Renewable energy installations are a critical part of the transition to clean technologies and global strategies to reach net zero. The International Energy Agency (IEA) estimates that the share of renewables in global electricity generation jumped to 29% in 20201. Wind in particular saw a significant increase, rising by 275 TWh (+17%) year on year, followed by solar which rose by 145 TWh (+12%). The IEA expects this trend to continue and accelerate in the coming years, with renewables set to account for almost 95% of the increase in global power capacity through to 2026.
However, there are two major issues confronting the large-scale adoption of renewable energy installations like wind and solar. The first is the key challenge of the variable nature of their supply, which is caused by changing weather conditions. We cannot control when the wind will blow and the sun will shine, which results in an uneven flow of electricity that does not respond to the needs of the grid. The second challenge is transport – electricity requires significant, costly and material-rich infrastructure to transport it over long distances. This traditionally creates a barrier to building large-scale solar or wind farms in deserts or offshore, where sun and wind are in abundance, and then transporting the electricity over long distances to the point of need.
Storing renewable energy
However, Sulzer has been developing solutions to these two issues in collaboration with its customers. For example, Sulzer is supporting a ground-breaking offshore energy storage project from FLASC power, a renewable energy company based in the Netherlands. FLASC’s vision is to store renewable energy where it is produced and deliver it later to consumers to meet peak demand times, thereby turning an intermittent renewable resource into a predictable source of clean energy.
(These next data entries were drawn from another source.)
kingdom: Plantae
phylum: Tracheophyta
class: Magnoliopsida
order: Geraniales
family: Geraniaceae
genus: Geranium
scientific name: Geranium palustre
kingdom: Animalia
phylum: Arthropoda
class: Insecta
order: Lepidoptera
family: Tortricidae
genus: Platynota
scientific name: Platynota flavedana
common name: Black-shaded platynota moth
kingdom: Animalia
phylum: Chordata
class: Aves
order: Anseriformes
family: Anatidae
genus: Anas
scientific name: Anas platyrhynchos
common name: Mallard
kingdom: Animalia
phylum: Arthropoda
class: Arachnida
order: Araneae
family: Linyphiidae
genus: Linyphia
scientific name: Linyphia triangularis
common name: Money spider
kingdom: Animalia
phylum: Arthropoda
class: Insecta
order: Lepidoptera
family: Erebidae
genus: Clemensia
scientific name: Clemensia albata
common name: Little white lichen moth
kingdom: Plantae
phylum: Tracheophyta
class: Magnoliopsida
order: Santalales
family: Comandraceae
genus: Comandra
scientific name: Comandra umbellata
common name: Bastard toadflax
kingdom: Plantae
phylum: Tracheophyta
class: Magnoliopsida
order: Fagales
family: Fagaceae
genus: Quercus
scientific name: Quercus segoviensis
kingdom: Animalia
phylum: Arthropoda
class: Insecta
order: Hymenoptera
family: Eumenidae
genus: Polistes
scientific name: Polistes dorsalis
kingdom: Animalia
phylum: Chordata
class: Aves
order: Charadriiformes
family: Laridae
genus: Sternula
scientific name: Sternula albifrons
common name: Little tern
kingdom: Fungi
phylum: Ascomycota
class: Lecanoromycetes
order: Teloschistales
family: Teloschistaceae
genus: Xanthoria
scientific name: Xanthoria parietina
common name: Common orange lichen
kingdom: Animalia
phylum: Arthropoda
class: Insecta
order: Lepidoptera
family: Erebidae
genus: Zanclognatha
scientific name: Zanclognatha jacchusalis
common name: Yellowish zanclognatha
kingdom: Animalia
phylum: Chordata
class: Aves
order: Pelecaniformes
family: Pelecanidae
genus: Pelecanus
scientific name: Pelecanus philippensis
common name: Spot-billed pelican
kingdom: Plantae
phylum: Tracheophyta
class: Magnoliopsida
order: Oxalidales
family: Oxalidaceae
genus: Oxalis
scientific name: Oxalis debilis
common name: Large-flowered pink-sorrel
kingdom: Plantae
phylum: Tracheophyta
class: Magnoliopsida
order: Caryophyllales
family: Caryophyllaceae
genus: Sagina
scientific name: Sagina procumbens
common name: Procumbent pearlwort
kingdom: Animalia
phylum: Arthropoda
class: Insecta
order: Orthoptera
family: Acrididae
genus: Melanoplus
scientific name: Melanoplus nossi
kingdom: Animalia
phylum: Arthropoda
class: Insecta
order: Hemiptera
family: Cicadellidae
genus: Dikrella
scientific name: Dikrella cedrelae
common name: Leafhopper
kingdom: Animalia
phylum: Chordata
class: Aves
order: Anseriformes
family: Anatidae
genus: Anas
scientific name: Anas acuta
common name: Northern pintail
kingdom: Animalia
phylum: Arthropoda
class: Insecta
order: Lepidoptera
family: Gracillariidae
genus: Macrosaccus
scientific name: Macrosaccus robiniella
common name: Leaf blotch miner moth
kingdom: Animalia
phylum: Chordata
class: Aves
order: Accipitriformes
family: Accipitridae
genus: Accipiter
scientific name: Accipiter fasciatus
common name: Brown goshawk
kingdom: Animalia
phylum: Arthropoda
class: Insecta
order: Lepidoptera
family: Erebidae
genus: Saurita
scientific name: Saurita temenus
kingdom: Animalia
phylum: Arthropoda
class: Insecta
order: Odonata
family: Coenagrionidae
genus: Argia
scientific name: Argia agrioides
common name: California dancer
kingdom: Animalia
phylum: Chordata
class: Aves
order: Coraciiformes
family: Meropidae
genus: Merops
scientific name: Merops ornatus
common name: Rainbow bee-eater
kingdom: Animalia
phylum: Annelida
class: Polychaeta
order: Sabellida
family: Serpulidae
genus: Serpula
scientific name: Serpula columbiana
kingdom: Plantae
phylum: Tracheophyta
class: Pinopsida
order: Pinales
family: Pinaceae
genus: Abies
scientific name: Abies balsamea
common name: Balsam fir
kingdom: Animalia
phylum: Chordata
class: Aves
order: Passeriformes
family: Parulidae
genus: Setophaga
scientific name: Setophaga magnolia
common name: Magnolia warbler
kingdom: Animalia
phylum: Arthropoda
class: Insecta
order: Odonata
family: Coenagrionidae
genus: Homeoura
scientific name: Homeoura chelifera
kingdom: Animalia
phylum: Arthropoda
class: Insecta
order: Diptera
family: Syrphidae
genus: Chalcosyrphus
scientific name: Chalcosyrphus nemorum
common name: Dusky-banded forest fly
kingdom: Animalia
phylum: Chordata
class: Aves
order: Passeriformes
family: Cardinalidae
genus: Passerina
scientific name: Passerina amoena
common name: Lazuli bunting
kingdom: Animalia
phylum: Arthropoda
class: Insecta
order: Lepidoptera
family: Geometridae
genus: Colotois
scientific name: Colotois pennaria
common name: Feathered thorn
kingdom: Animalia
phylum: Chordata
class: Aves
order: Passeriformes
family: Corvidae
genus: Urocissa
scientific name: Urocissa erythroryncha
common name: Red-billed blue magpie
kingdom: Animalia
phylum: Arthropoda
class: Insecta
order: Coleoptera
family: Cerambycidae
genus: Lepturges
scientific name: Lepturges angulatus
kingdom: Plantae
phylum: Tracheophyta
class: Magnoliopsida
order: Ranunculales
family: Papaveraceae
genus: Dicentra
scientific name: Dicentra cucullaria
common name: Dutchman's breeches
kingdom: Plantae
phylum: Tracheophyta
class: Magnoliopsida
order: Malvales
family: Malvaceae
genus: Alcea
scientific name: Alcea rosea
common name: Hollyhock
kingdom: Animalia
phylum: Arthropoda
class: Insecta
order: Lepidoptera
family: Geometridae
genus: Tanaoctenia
Sulzer is delivering a customized solution that stores the renewable energy in the form of high-pressure air and water, to be released on demand. In essence, water is pumped into multiple vessels that contain air, causing the air pressure to increase. This pumping process is repeated until the vessels are filled with a mixture of air at extremely high pressure and water. When the energy is required by the grid, the water is released at high speeds through a hydraulic turbine, generating electricity for delivery to the grid.
The main components of this system are the pumps and hydraulic turbines that are used to pressurize the air, capturing, storing, and then releasing the generated energy. Sulzer locations around the world have been working to develop a highly specialized package of products that can be connected together to deliver a scalable platform that is both energy‑efficient and cost‑effective, enabling FLASC to deliver on its vision of a reliable supply of clean energy.
Decarbonizing shipping with green methanol
Additionally, as an alternate method of storage for renewable energy, Sulzer is supporting European Energy with the construction of the world’s first large-scale commercial e-methanol plant. European Energy is applying an innovative process to convert renewable electricity from solar panels or wind turbines, among others, into another form of energy that is easier to store, namely e-methanol. The plant in Kassø, Aabenraa, located in the southern part of Denmark, will be supplied with power from the adjacent 300 MW solar park owned by European Energy. It represents the first step in bringing this e-fuel to market at scale to support the maritime and road transportation industries as well as the chemical sector.